Pose landmark coordinates:
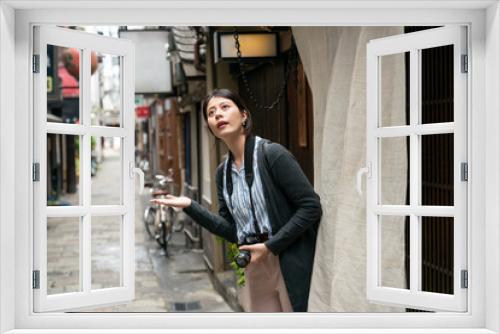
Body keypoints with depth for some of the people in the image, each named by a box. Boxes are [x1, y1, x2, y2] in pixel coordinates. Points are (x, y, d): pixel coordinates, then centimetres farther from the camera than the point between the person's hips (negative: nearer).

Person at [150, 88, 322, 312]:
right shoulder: (223, 172, 8)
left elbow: (311, 207, -15)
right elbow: (232, 230, 7)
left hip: (291, 265, -6)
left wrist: (270, 246, -17)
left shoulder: (272, 154, -12)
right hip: (254, 269, 6)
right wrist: (189, 206, -2)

- **Problem**
Each of the lines from the one that contains "left elbow: (311, 207, -15)" through the last line of the data needs to be repeated exactly, with no others.

- **Answer for the task**
left elbow: (311, 207, -15)
right elbow: (232, 230, 7)
left hip: (291, 265, -6)
left wrist: (270, 246, -17)
left shoulder: (272, 154, -12)
right hip: (254, 269, 6)
right wrist: (189, 206, -2)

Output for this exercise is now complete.